I have a black friend who strenuously objects to being identified as the descendant of slaves, because, as he says, his family were always free. Indentured servants were free, sailors were (often) free. His family owned land in Indiana, until, as he claims, it was illegally taken away from them. So these whites with some early admixture of ancestry from free blacks and native americans object to taking on an identity they don't relate to, and which, granted, in days gone by might have reduced their status. Brewton Berry points out, however, that if these 'mestizos' (his name for tri-racials who are mostly white) would only have accepted the designation of 'black' many more social services would have been available to them. So, really, it did not serve them to deny it. There must have been some other reason why they wanted to be designated as either 'white' or 'Indian.'
Just as a side note: some of the state of Virginia's Indian groups did remain as a group on their land, which at some point was designated an Indian 'reservation,' and so they officially retained their identity as Indian tribes. Those remnants of non-removed Indians who did not have a reservation or other ancestral land-claim found it difficult to attain official governmental status as Indian tribes, and became designated 'white' or 'colored.' The history of the Lumbee Tribe is illustrative of the kinds of 'moves' these people, even when consisting of a very large group, had to go through to regain their official status as 'Indians.'
There's more, though, that explains why these part-white/part-Indian people protested being identified as 'black' ('colored'). Apparently they could lose their designation as 'Indian' if they married an African American, or claimed black ancestry in states like Virginia. It was okay to claim white heritage - one could still remain an 'Indian' in the presence of white blood, but NOT in the presence of black. (!!!) (Reservation-identified Indians in VIrginia were allowed some degree of black ancestry, however, but the rules were different for those who were not members of those particular tribes.) This 'Code of Virginia' was current in 1961 when Berry's book was published: "Colored persons and Indian defined. Every person in whom there is ascertainable any Negro blood shall be deemed and taken to be a colored person, and every person not a colored person having one fourth or more of American Indian blood shall be deemed an American Indian." (p. 149, Almost White) In addition, if an Indian, so defined, married an African American they immediately forfeited their right to be called an American Indian.

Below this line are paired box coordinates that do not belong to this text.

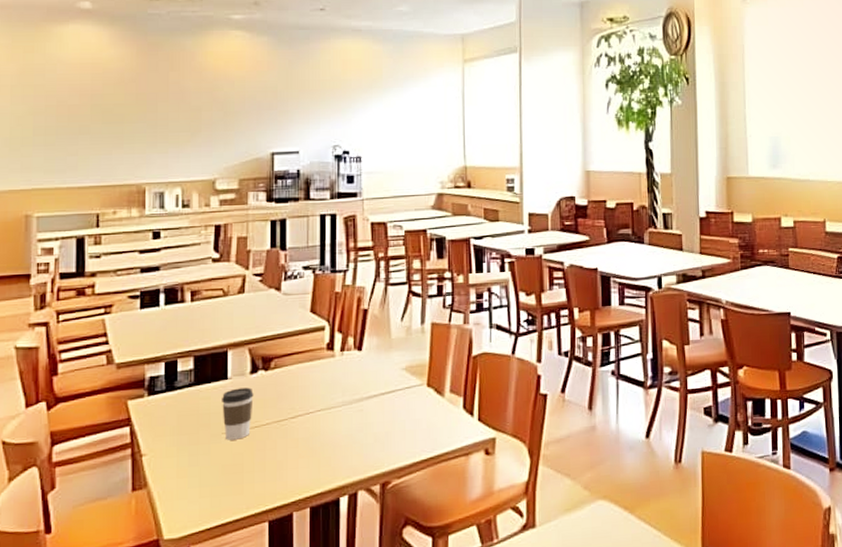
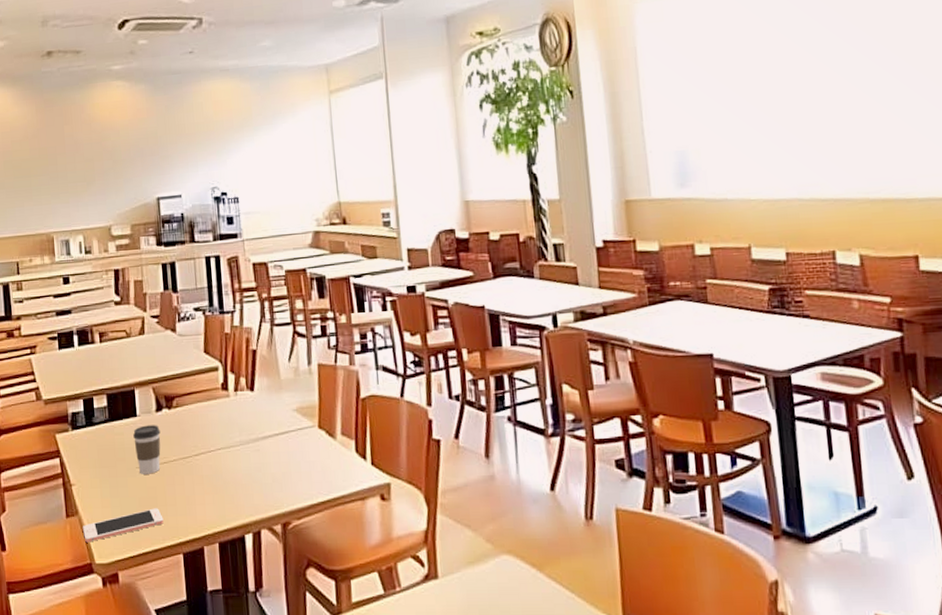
cell phone: none [150,475,249,517] -> present [82,508,164,543]

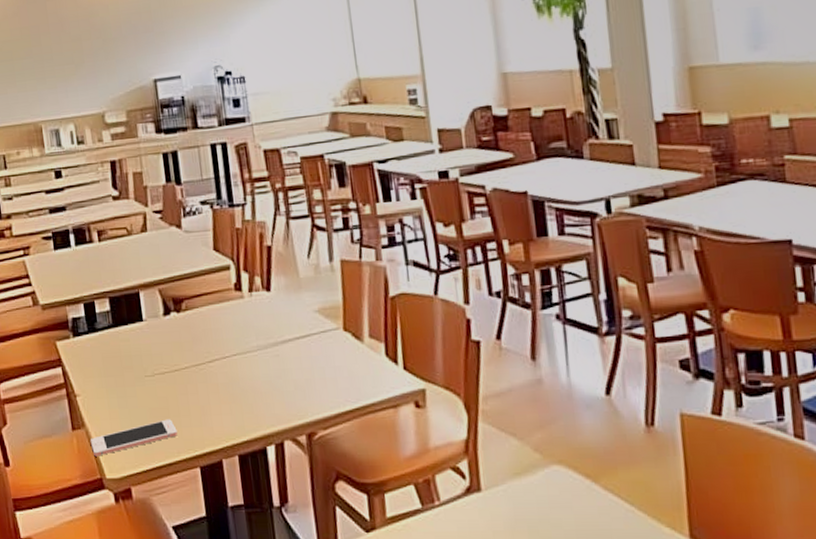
coffee cup: present [133,425,161,474] -> none [140,330,171,383]

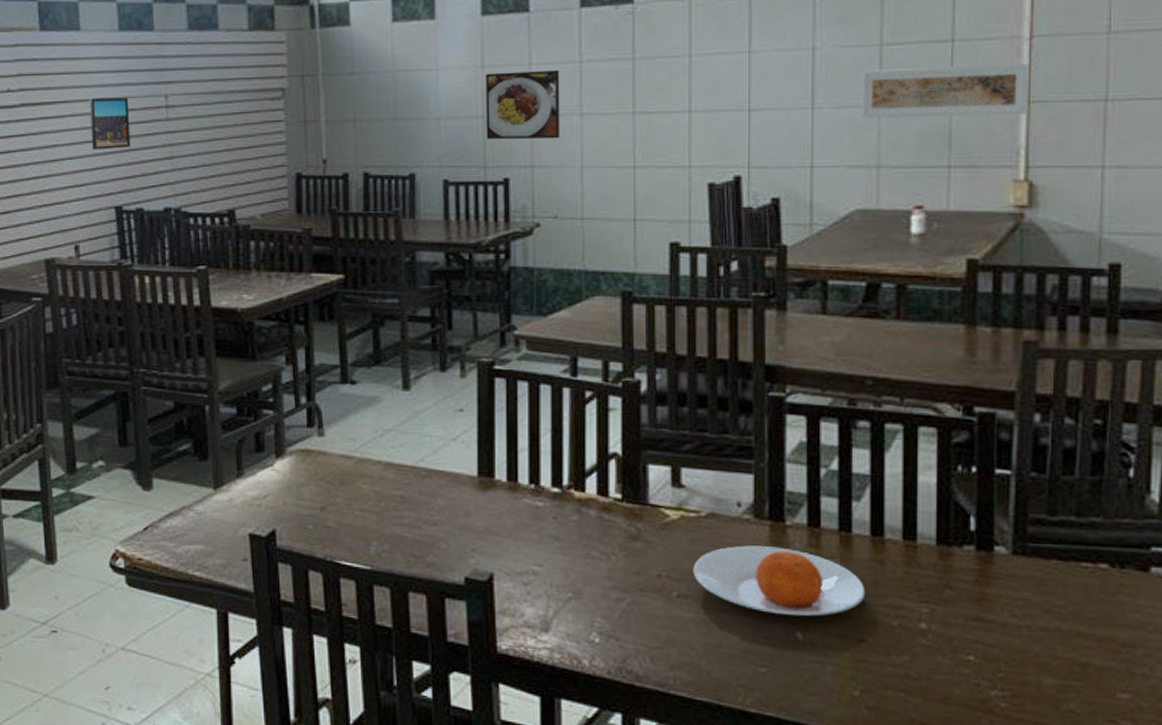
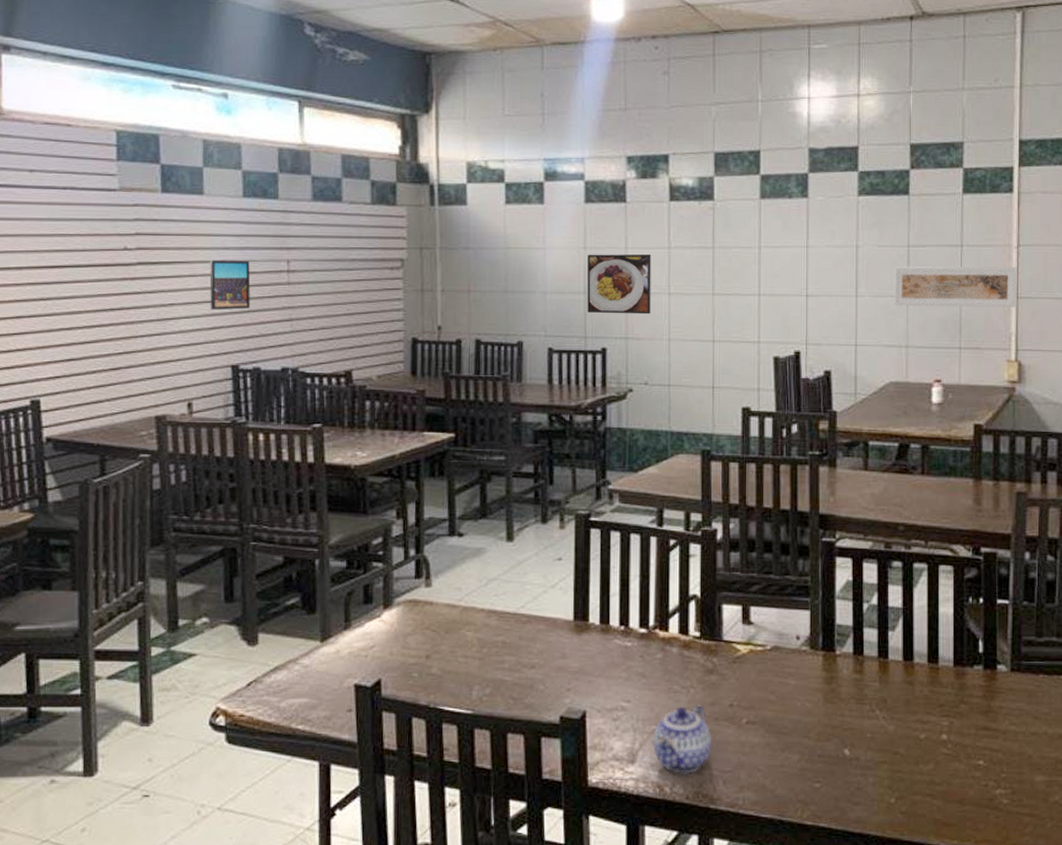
teapot: none [569,573,638,647] -> present [653,705,713,774]
plate: present [693,545,866,617] -> none [759,674,899,735]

So the mystery is made clear. These people, in order to maintain their identity as 'Indian' were forced by a racist system to eschew their African heritage.
I realize that this is not the current hot-button topic of the day, but to me this book, Almost White, dispels confusion and adds a whole nuanced layer to the social environment in which I grew up as white.
I think issues of identity are very complex and very personal, and to have a racial identification foisted on you that you don't identify with would be very upsetting, even aside from being legally binding. The quiet, keep-your-head-down whites who looked Indian in our neighborhood would not admit openly to having either African or Indian blood, but I can see now that there was a very good reason for that. Brewton Berry calls these people 'mestizos' and describes them as 'the forgotten people.'
But I remember them.
I was one of them. Now I'm just another displaced person, not native fruit.